Тир лениво качнул головой:
– Мне больше нравится жимолость.
– Да ну! Ты сказал, жимолость? Это же как… ромашки и одуванчики.
– Ну и что.
– Док! Скажи ему, Док! Кто сажает на клумбе одуванчики?
Из облака лавандового талька ответил Енц:
– Ну нет, жимолость не одуванчик. Очень даже декоративно.
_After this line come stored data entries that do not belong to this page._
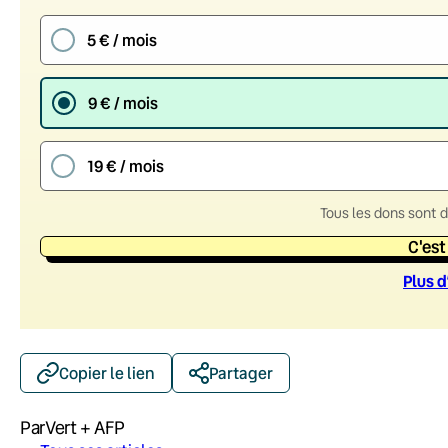
5 € / mois
9 € / mois
19 € / mois
Tous les dons sont 
C'est
Plus d
Copier le lien
Partager
Par
Vert + AFP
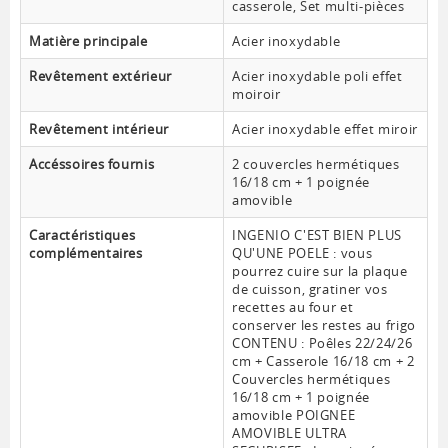
casserole, Set multi-pièces
Matière principale
Acier inoxydable
Revêtement extérieur
Acier inoxydable poli effet
moiroir
Revêtement intérieur
Acier inoxydable effet miroir
Accéssoires fournis
2 couvercles hermétiques
16/18 cm + 1 poignée
amovible
Caractéristiques
INGENIO C'EST BIEN PLUS
complémentaires
QU'UNE POELE : vous
pourrez cuire sur la plaque
de cuisson, gratiner vos
recettes au four et
conserver les restes au frigo
CONTENU : Poêles 22/24/26
cm + Casserole 16/18 cm + 2
Couvercles hermétiques
16/18 cm + 1 poignée
amovible POIGNEE
AMOVIBLE ULTRA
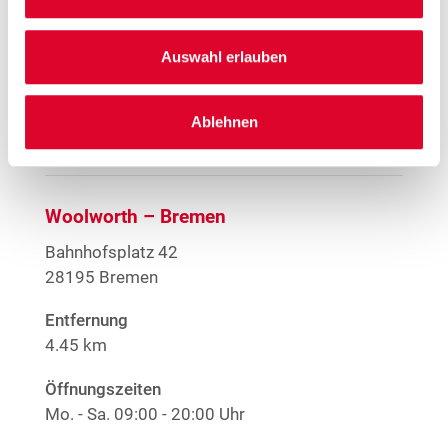
EMYO Getränke
1
Große Größen Damenwäsche
Anime T-Shirts
Auswahl erlauben
1
Nur solange der Vorrat reicht.
Mehr Informationen
Ablehnen
Woolworth – Bremen
Bahnhofsplatz 42
28195 Bremen
Entfernung
4.45 km
Öffnungszeiten
Mo. - Sa.
09:00 - 20:00 Uhr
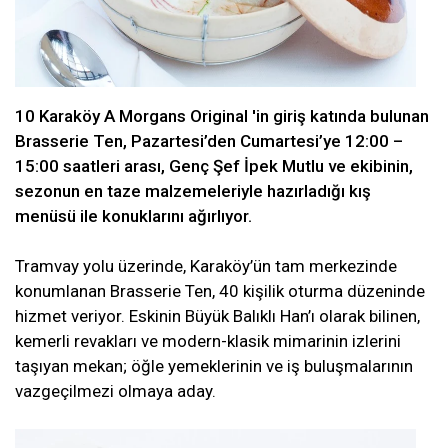
10 Karaköy A Morgans Original 'in giriş katında bulunan
Brasserie Ten, Pazartesi’den Cumartesi’ye 12:00 –
15:00 saatleri arası, Genç Şef İpek Mutlu ve ekibinin,
sezonun en taze malzemeleriyle hazırladığı kış
menüsü ile konuklarını ağırlıyor.
Tramvay yolu üzerinde, Karaköy’ün tam merkezinde
konumlanan Brasserie Ten, 40 kişilik oturma düzeninde
hizmet veriyor. Eskinin Büyük Balıklı Han’ı olarak bilinen,
kemerli revakları ve modern-klasik mimarinin izlerini
taşıyan mekan; öğle yemeklerinin ve iş buluşmalarının
vazgeçilmezi olmaya aday.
Бобби, высовывая голову из ворота футболки:
– Уж получше клематиса.
Ягу:
– Чем тебе клематис не нравится?
Бобби:
– Банально! Как флоксы.
Енц:
– Что ты знаешь о флоксах?!
Док:
– Народ, не подеритесь.
Я:
– Мне глициния больше нравится.
Ягу:
– Новенький, не лезь…
Клемс:
– Глициния элегантней.
Бобби:
– Жимолость не так претенциозна.
Ягу:
– И дешевле.
Тир:
– Да не в этом дело.
– А в чем? – тихо спросил Док, и все замолчали.
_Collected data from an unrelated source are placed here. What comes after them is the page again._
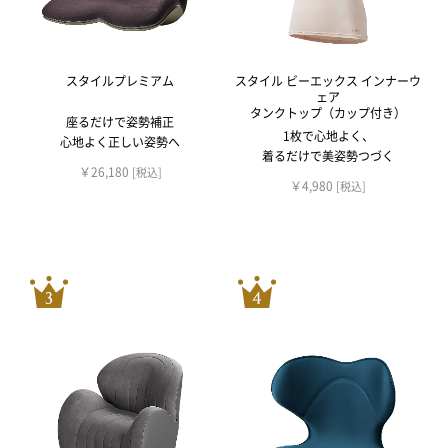
スタイルプレミアム
スタイル ビーエックス インナーウ
ェア
タンクトップ（カップ付き）
座るだけで姿勢補正
1枚で心地よく、
心地よく正しい姿勢へ
着るだけで美姿勢つづく
￥26,180
[税込]
￥4,980
[税込]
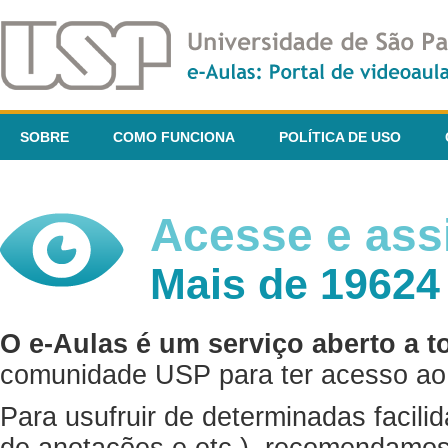
SOBRE
COMO FUNCIONA
POLÍTICA DE USO
Acesse e assi
Mais de 19624
O e-Aulas é um serviço aberto a t
comunidade USP para ter acesso ao 
Para usufruir de determinadas facili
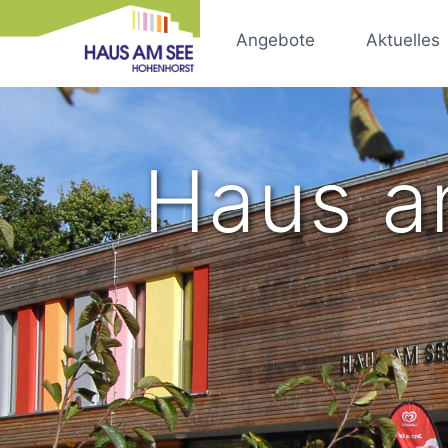
Zum
Inhalt
Angebote
Aktuelles
springen
Haus a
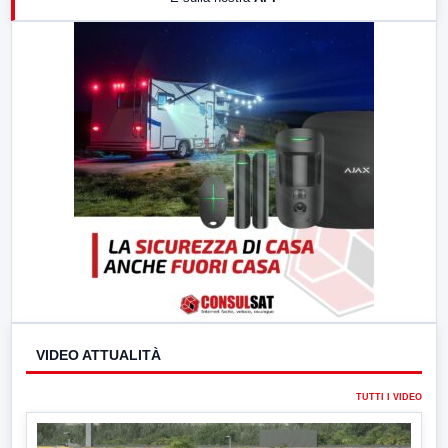
21:00
Free Sport
23:00
LabNews (replica)
VIDEO ATTUALITÀ
TUTTI I VIDEO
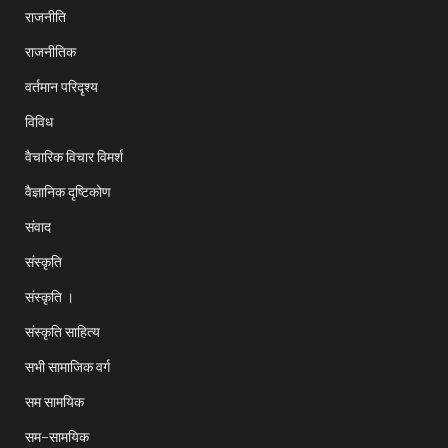
राजनीति
राजनीतिक
वर्तमान परिदृश्य
विविध
वैचारिक विचार विमर्श
वैज्ञानिक दृष्टिकोण
संवाद
संस्कृति
संस्कृति ।
संस्कृति साहित्य
सभी सामाजिक वर्ग
सम सामयिक
सम-सामयिक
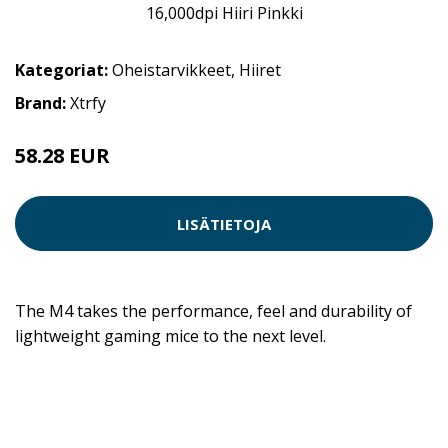
Kategoriat:
Oheistarvikkeet
,
Hiiret
Brand:
Xtrfy
58.28 EUR
LISÄTIETOJA
The M4 takes the performance, feel and durability of
lightweight gaming mice to the next level.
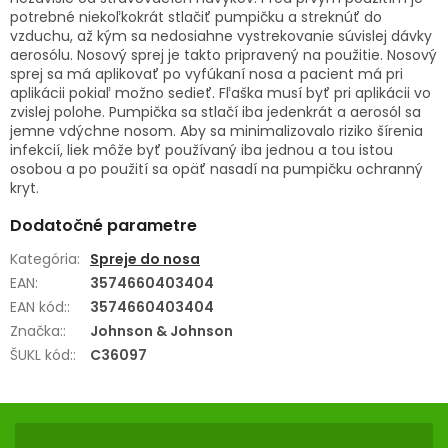
potrebné niekoľkokrát stlačiť pumpičku a streknúť do
vzduchu, až kým sa nedosiahne vystrekovanie súvislej dávky
aerosólu. Nosový sprej je takto pripravený na použitie. Nosový
sprej sa má aplikovať po vyfúkaní nosa a pacient má pri
aplikácii pokiaľ možno sedieť. Fľaška musí byť pri aplikácii vo
zvislej polohe. Pumpička sa stlačí iba jedenkrát a aerosól sa
jemne vdýchne nosom. Aby sa minimalizovalo riziko šírenia
infekcií, liek môže byť používaný iba jednou a tou istou
osobou a po použití sa opäť nasadí na pumpičku ochranný
kryt.
Dodatočné parametre
Kategória
:
Spreje do nosa
EAN
:
3574660403404
EAN kód:
:
3574660403404
Značka:
:
Johnson & Johnson
ŠUKL kód:
:
C36097
Z
Á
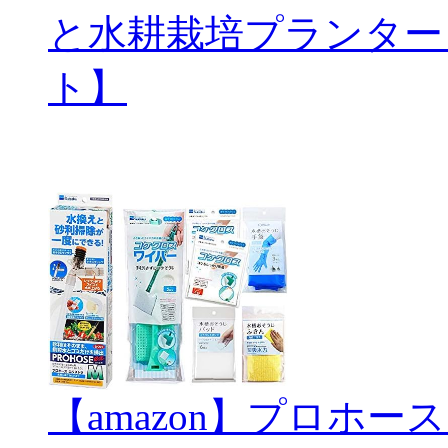
と水耕栽培プランター
ト】
【amazon】プロホ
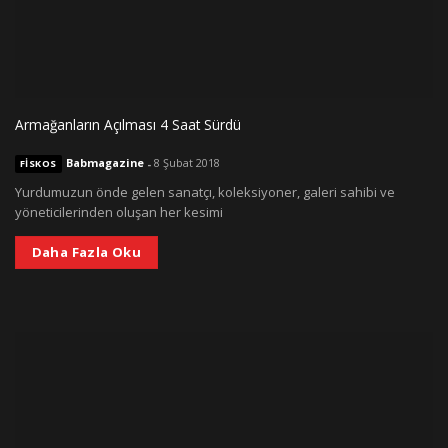
Armağanların Açılması 4 Saat Sürdü
Babmagazine
-
8 Şubat 2018
FISKOS
Yurdumuzun önde gelen sanatçı, koleksiyoner, galeri sahibi ve
yöneticilerinden oluşan her kesimi
Daha Fazla Oku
– Ну… – Тир покрутил пальцами перед собой. – Кристина читала Стендаля. И там есть… Куст козьей жимолости, воспоминание о нем. Герой…
– Сальвиати.
– Спасибо, Док. Вот он, этот Сальвиати, вспоминает куст, увиденный им в определенный день, когда был счастлив и страдал от любви.
– Был счастлив и страдал? – переспросила Ягу.
– Она его не любила. Все запутанно там. Но Кристина считает, что это очень трогательный и драматический момент. О том, что для любящего весь мир становится отражением… Весь мир ему рассказывает о его любви. И вот… У нас пять лет. Знаете, бывает: думаешь про что-то, что это надо сделать, но оно так очевидно надо и так просто, что как-то и не делается. Как будто оно настолько само собой разумеется, что уже практически так и есть. И как будто это для всех так. И вдруг ни с того ни с сего до тебя доходит… статистика. Сколько из наших коллег доживет до тридцати пяти. В общем, я вдруг понял, что Кристина не знает, как мне тоже… запал в душу этот куст. Я так и не собрался прочитать Стендаля. Но с ее слов – так получилось, этот куст уже и мой тоже. И я хочу ей это показать. В начале июня будет пять лет, как мы поженились. И каприфоль цветет как раз в это время. Вот и всё.